- Data in this exercise -
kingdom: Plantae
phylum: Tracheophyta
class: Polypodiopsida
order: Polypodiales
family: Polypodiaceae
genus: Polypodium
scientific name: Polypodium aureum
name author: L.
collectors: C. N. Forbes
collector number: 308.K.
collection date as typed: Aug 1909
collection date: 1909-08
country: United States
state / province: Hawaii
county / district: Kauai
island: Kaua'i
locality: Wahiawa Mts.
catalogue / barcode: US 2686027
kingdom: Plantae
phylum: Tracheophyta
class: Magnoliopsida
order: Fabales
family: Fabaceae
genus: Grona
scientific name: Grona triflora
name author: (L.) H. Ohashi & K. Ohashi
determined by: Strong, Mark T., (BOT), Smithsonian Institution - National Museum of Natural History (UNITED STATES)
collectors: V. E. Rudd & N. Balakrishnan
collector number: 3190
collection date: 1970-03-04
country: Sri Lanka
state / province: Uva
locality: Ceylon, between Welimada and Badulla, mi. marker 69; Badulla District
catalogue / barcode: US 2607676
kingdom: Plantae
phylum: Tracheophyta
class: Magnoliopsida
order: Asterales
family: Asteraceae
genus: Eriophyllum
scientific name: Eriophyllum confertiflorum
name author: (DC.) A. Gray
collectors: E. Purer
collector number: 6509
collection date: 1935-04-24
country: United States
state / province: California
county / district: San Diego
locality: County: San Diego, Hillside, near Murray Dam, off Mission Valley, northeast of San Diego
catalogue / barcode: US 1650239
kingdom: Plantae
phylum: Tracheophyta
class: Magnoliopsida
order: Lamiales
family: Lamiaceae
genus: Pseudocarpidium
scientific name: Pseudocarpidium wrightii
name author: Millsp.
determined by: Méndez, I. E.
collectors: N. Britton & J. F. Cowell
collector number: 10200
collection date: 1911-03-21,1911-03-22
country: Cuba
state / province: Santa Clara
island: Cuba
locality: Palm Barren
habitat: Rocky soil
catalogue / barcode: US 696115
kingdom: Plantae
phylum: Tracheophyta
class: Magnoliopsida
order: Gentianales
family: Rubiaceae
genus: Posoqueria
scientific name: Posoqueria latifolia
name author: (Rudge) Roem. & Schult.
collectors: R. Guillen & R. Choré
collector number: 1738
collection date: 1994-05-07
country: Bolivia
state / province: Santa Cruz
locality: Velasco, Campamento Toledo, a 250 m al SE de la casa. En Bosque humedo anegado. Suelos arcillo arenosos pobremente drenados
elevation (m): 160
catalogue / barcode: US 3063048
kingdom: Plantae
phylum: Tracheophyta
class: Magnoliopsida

- Direction -
Update the data above so that every "catalogue / barcode" reads "catalog number", and reproduce all the lines with nothing else changed.

- Output for this exercise -
kingdom: Plantae
phylum: Tracheophyta
class: Polypodiopsida
order: Polypodiales
family: Polypodiaceae
genus: Polypodium
scientific name: Polypodium aureum
name author: L.
collectors: C. N. Forbes
collector number: 308.K.
collection date as typed: Aug 1909
collection date: 1909-08
country: United States
state / province: Hawaii
county / district: Kauai
island: Kaua'i
locality: Wahiawa Mts.
catalog number: US 2686027
kingdom: Plantae
phylum: Tracheophyta
class: Magnoliopsida
order: Fabales
family: Fabaceae
genus: Grona
scientific name: Grona triflora
name author: (L.) H. Ohashi & K. Ohashi
determined by: Strong, Mark T., (BOT), Smithsonian Institution - National Museum of Natural History (UNITED STATES)
collectors: V. E. Rudd & N. Balakrishnan
collector number: 3190
collection date: 1970-03-04
country: Sri Lanka
state / province: Uva
locality: Ceylon, between Welimada and Badulla, mi. marker 69; Badulla District
catalog number: US 2607676
kingdom: Plantae
phylum: Tracheophyta
class: Magnoliopsida
order: Asterales
family: Asteraceae
genus: Eriophyllum
scientific name: Eriophyllum confertiflorum
name author: (DC.) A. Gray
collectors: E. Purer
collector number: 6509
collection date: 1935-04-24
country: United States
state / province: California
county / district: San Diego
locality: County: San Diego, Hillside, near Murray Dam, off Mission Valley, northeast of San Diego
catalog number: US 1650239
kingdom: Plantae
phylum: Tracheophyta
class: Magnoliopsida
order: Lamiales
family: Lamiaceae
genus: Pseudocarpidium
scientific name: Pseudocarpidium wrightii
name author: Millsp.
determined by: Méndez, I. E.
collectors: N. Britton & J. F. Cowell
collector number: 10200
collection date: 1911-03-21,1911-03-22
country: Cuba
state / province: Santa Clara
island: Cuba
locality: Palm Barren
habitat: Rocky soil
catalog number: US 696115
kingdom: Plantae
phylum: Tracheophyta
class: Magnoliopsida
order: Gentianales
family: Rubiaceae
genus: Posoqueria
scientific name: Posoqueria latifolia
name author: (Rudge) Roem. & Schult.
collectors: R. Guillen & R. Choré
collector number: 1738
collection date: 1994-05-07
country: Bolivia
state / province: Santa Cruz
locality: Velasco, Campamento Toledo, a 250 m al SE de la casa. En Bosque humedo anegado. Suelos arcillo arenosos pobremente drenados
elevation (m): 160
catalog number: US 3063048
kingdom: Plantae
phylum: Tracheophyta
class: Magnoliopsida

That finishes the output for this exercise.